» **DATA LISTING**:
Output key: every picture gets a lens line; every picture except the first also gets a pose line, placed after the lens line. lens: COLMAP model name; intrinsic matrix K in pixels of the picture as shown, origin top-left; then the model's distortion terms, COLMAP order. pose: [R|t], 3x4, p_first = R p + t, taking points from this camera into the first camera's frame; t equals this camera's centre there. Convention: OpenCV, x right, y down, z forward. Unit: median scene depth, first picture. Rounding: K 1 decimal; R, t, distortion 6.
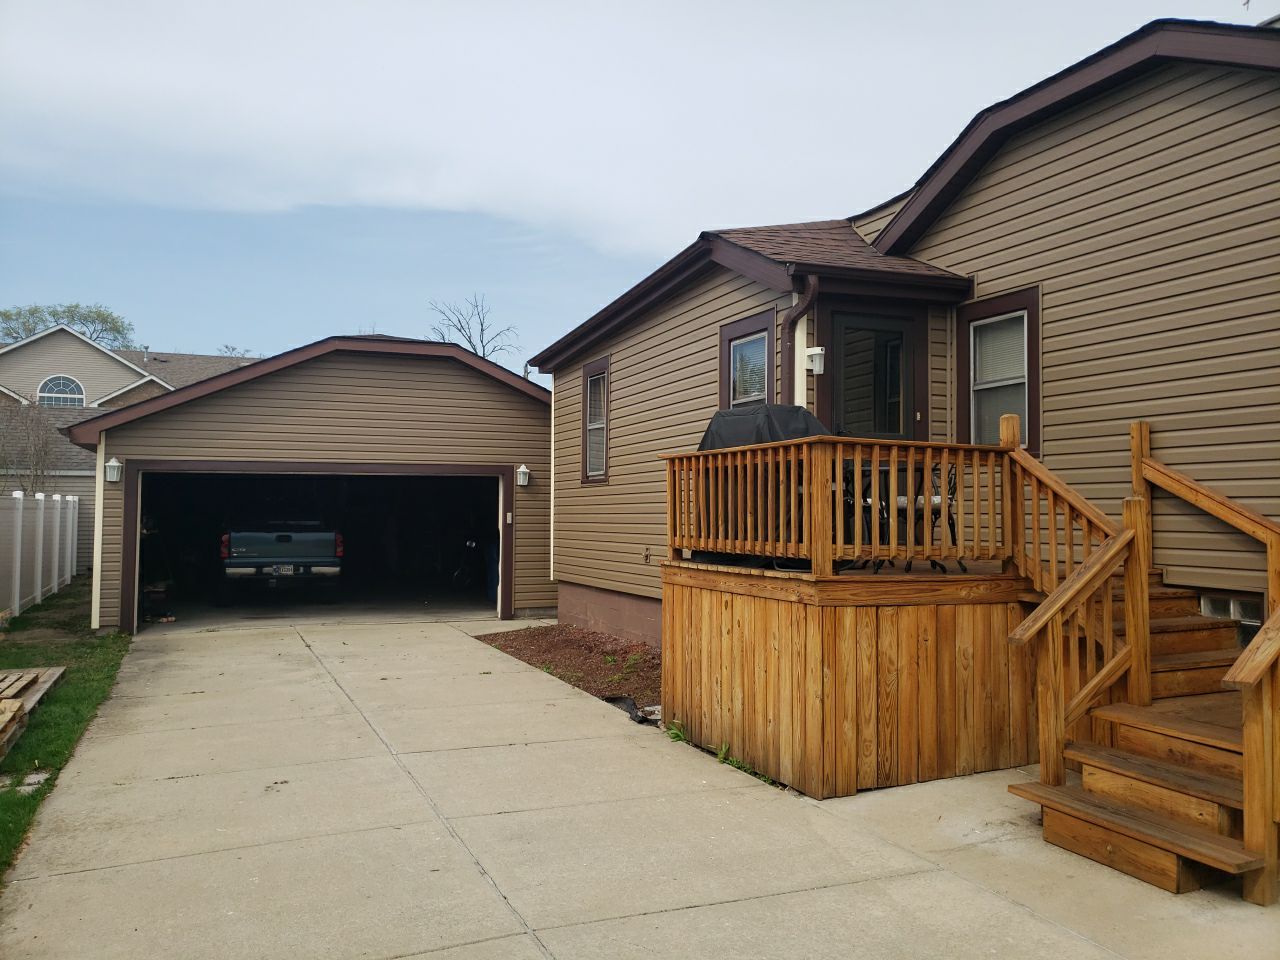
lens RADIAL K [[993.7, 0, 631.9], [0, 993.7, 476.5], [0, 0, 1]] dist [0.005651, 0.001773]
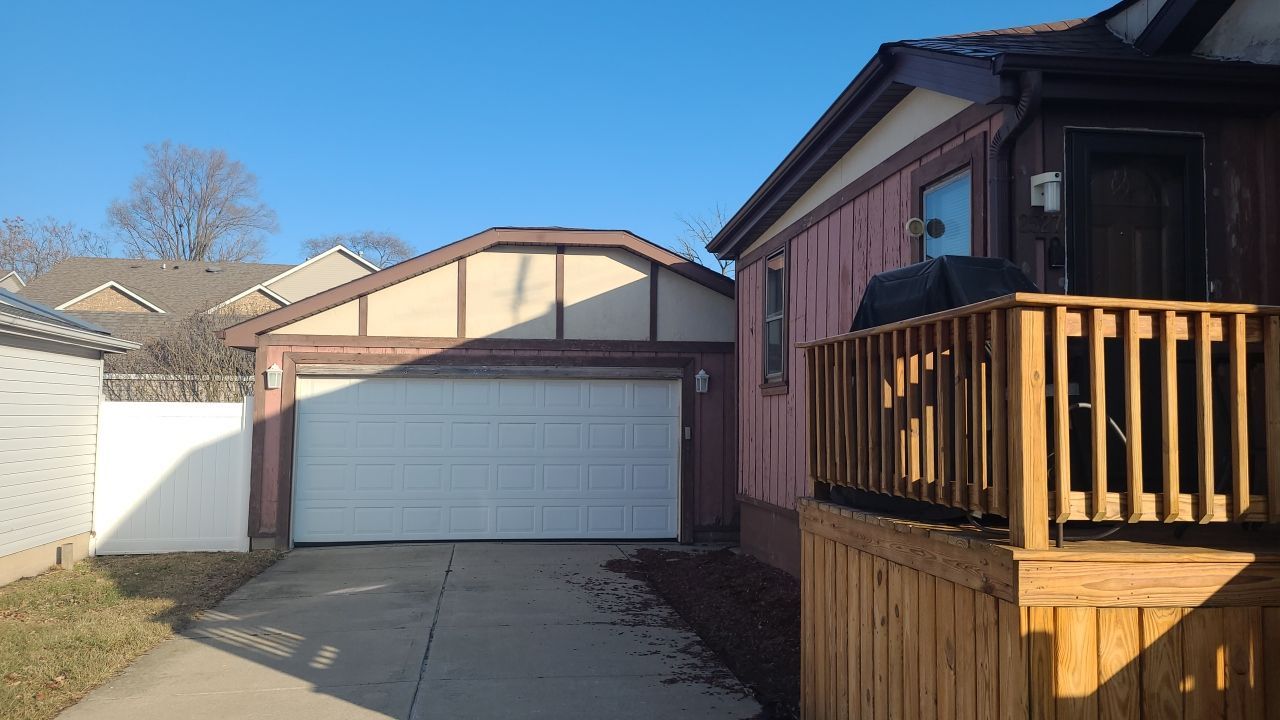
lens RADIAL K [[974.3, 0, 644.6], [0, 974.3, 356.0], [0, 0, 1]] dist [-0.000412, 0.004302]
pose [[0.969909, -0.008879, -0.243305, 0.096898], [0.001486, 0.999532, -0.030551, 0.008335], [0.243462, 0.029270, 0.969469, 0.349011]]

* * *

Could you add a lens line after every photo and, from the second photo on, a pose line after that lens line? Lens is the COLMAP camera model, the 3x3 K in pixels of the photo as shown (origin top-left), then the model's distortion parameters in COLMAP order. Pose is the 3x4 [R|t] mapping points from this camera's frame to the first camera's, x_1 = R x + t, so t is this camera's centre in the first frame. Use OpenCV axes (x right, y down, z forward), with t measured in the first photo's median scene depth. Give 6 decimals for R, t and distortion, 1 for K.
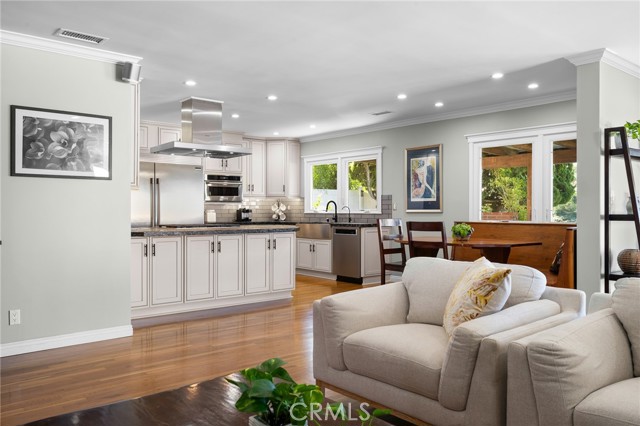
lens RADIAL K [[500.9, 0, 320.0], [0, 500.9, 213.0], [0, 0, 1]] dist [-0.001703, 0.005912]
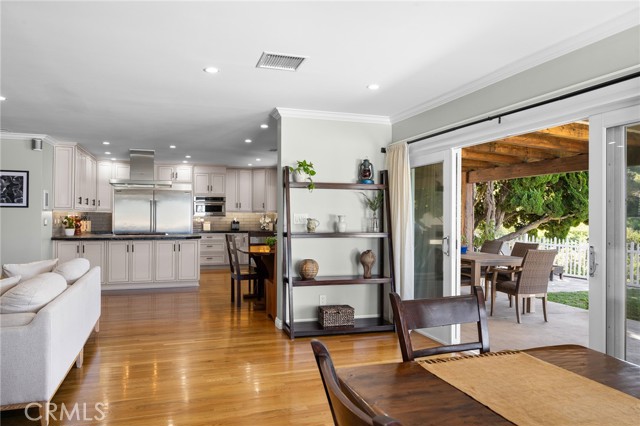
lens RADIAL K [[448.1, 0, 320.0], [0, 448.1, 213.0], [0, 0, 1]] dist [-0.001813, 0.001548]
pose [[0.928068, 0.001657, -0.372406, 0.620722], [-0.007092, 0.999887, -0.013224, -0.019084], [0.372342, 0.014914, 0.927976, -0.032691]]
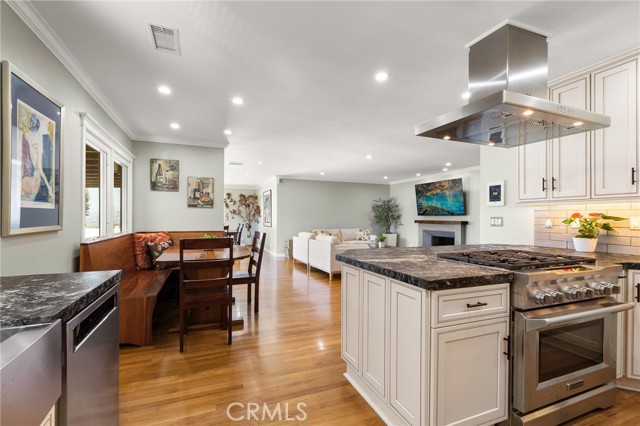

» **AIM OF THE EXERCISE**: Print the records above, from the line with "Output key: every" through the line with "dist [-0.000412, 0.004302]", keeping both end lines and leaving the pictures out.

» **RESPONSE AREA**:
Output key: every picture gets a lens line; every picture except the first also gets a pose line, placed after the lens line. lens: COLMAP model name; intrinsic matrix K in pixels of the picture as shown, origin top-left; then the model's distortion terms, COLMAP order. pose: [R|t], 3x4, p_first = R p + t, taking points from this camera into the first camera's frame; t equals this camera's centre there. Convention: OpenCV, x right, y down, z forward. Unit: median scene depth, first picture. Rounding: K 1 decimal; R, t, distortion 6.
lens RADIAL K [[993.7, 0, 631.9], [0, 993.7, 476.5], [0, 0, 1]] dist [0.005651, 0.001773]
lens RADIAL K [[974.3, 0, 644.6], [0, 974.3, 356.0], [0, 0, 1]] dist [-0.000412, 0.004302]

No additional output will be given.